How administrative access is separated and controlled.
If everyday users hold admin rights, one phishing click becomes a full-network compromise.
What strong practice looks like
Separate admin accounts, a password vault / PAM, and no standing local-admin rights.
What this area covers
Do administrators use separate accounts for admin work vs. day-to-day use?
Privileged access is about your most powerful accounts — the “administrator” accounts that can install software, change settings, add or remove users, or reach sensitive systems. These are the IT / system-administrator accounts that run the computers and network, not everyday user logins.
A familiar cousin is a personal password manager (like the saved passwords in your browser or Google account), which stores and protects logins. PAM (Privileged Access Management) is the stronger, business version aimed specifically at those high-power admin accounts — it limits who can use them, tracks what they do, and keeps them from being a single easy target.

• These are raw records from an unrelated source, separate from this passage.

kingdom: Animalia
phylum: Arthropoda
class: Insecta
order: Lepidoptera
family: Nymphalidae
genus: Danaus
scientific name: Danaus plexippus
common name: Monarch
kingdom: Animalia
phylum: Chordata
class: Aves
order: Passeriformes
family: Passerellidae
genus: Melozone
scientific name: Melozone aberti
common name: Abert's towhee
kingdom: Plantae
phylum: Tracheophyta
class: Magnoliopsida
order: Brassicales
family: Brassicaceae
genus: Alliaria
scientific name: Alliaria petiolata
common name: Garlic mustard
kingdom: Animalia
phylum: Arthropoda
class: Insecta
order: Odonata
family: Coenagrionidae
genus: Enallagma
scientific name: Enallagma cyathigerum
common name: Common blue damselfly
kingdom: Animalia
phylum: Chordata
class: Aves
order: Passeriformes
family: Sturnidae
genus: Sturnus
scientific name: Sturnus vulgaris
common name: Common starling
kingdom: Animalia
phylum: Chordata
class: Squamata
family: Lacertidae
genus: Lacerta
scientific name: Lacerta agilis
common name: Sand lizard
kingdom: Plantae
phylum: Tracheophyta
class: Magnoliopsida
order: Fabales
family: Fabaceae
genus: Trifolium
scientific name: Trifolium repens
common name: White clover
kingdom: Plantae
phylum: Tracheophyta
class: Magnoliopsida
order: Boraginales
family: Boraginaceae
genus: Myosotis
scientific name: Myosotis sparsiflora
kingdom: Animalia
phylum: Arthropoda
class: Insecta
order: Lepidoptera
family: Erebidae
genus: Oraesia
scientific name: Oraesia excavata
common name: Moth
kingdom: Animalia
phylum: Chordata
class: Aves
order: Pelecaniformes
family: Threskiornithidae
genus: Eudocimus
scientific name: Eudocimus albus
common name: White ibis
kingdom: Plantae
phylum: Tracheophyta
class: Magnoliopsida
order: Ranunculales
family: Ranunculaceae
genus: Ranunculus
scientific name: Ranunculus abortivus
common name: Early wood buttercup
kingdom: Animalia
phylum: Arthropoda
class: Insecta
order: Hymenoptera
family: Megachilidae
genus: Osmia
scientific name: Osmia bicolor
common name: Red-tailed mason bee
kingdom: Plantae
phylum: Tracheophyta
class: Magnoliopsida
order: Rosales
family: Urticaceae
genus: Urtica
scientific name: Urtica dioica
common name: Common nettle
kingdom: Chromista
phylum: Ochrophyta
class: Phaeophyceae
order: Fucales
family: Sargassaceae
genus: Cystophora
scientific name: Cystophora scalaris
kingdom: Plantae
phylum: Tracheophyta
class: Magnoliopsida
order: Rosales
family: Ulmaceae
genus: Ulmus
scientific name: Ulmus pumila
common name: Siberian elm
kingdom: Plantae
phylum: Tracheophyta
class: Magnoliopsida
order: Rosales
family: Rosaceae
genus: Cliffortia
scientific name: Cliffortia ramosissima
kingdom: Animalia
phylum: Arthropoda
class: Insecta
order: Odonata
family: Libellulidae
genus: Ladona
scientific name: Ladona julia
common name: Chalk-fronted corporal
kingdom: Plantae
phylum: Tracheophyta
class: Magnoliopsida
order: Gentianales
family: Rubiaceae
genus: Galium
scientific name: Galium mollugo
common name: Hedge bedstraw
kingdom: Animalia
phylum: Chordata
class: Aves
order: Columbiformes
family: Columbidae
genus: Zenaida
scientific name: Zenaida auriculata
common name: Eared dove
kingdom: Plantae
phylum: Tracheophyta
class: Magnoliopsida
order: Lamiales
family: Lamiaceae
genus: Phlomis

Carriers ask because admin accounts are what attackers hunt for — one compromised admin account can unlock everything.
Also covered in this area
- Is a password vault or PAM solution in use?
- Are standard users prevented from having local admin rights?
- Are local admin accounts unique and complex (not shared)?
This library is general education, not advice about your specific organization. It describes what each control is and what strong practice looks like; whether and how any of it applies to you is your decision, in consultation with your carrier, broker, or counsel.